While it’s not the product of JPM’s political analysts, but instead comes straight from the far more visceral and intuitive trading desk, moments ago JPMorgan, as part of its intraday summary, notes that contrary to some other speculation, most notably by Heights Securities, a “Trump impeachment is very, very unlikely” and adds that “the impeachment bar is very, very high. The daily scandals obviously don’t help Trump’s political capital but market expectations for legislative action are already very low.”
But first, here is JPM’s intraday market on what is shaping up as the worst day for stocks since before the new year.

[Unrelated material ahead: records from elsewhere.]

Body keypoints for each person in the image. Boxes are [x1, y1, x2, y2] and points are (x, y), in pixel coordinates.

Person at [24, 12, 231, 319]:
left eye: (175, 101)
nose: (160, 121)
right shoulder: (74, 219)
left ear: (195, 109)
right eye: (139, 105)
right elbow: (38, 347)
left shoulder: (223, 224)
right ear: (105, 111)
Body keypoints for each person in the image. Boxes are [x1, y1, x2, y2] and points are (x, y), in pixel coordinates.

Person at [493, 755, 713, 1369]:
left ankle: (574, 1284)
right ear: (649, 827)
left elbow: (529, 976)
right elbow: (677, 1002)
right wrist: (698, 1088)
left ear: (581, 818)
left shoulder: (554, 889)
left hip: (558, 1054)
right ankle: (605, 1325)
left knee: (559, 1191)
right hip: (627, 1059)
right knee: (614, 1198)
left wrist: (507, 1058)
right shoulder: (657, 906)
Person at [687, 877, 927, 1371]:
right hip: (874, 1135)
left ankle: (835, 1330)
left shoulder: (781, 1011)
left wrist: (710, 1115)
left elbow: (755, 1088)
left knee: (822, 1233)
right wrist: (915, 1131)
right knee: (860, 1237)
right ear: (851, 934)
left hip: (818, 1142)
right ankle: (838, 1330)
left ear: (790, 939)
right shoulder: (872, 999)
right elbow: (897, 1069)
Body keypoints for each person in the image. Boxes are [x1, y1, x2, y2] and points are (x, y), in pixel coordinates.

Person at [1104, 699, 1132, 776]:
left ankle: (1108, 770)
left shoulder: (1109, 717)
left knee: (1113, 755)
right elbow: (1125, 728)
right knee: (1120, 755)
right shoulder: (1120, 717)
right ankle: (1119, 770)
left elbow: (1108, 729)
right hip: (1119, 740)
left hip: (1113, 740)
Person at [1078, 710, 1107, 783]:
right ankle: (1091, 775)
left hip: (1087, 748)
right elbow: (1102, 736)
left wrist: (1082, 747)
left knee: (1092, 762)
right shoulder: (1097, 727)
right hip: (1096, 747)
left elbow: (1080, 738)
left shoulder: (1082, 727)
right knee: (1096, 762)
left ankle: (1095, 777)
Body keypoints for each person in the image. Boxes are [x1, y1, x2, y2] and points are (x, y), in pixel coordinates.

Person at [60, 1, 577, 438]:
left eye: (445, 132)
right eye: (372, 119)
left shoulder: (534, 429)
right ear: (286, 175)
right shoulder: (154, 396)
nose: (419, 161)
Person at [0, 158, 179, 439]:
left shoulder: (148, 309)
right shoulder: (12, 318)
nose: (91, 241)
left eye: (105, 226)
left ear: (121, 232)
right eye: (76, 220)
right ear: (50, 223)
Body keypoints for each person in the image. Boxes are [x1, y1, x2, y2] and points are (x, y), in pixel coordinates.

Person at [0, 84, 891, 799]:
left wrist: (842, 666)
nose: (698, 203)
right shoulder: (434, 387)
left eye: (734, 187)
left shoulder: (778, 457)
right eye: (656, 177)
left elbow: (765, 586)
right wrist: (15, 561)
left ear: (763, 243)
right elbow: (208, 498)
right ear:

Market update – there is red across the board in equities. The headline reason is the NYT article from Tues night (the first to reveal the ‘I hope you can let this go’ comment from Trump to Comey) but weeks of benign volatility (which helped sow complacent sentiment) and crowded positioning in certain stocks/sectors is exacerbating the move lower. Trading is more active but not panicked or rushed. The biggest problem for stocks isn’t so much the Trump controversies but instead the big TSY rally – yields down across the board and the 2-10 spread is cracking below the closely-watched 100bp level (this is hitting the banks hard; the 2-10 spread has surrendered all of its post-11/8 widening but the BKX is still well above where it stood pre-election). Wall St expectations for realization of the pro-growth agenda are fading but they had already moderated substantially over the last several months; more important is the trajectory of domestic nominal growth (while there wasn’t any major data out Wed morning some recent numbers, including the CPI, have fallen underwhelmed expectations).
This post was published at Zero Hedge on May 17, 2017.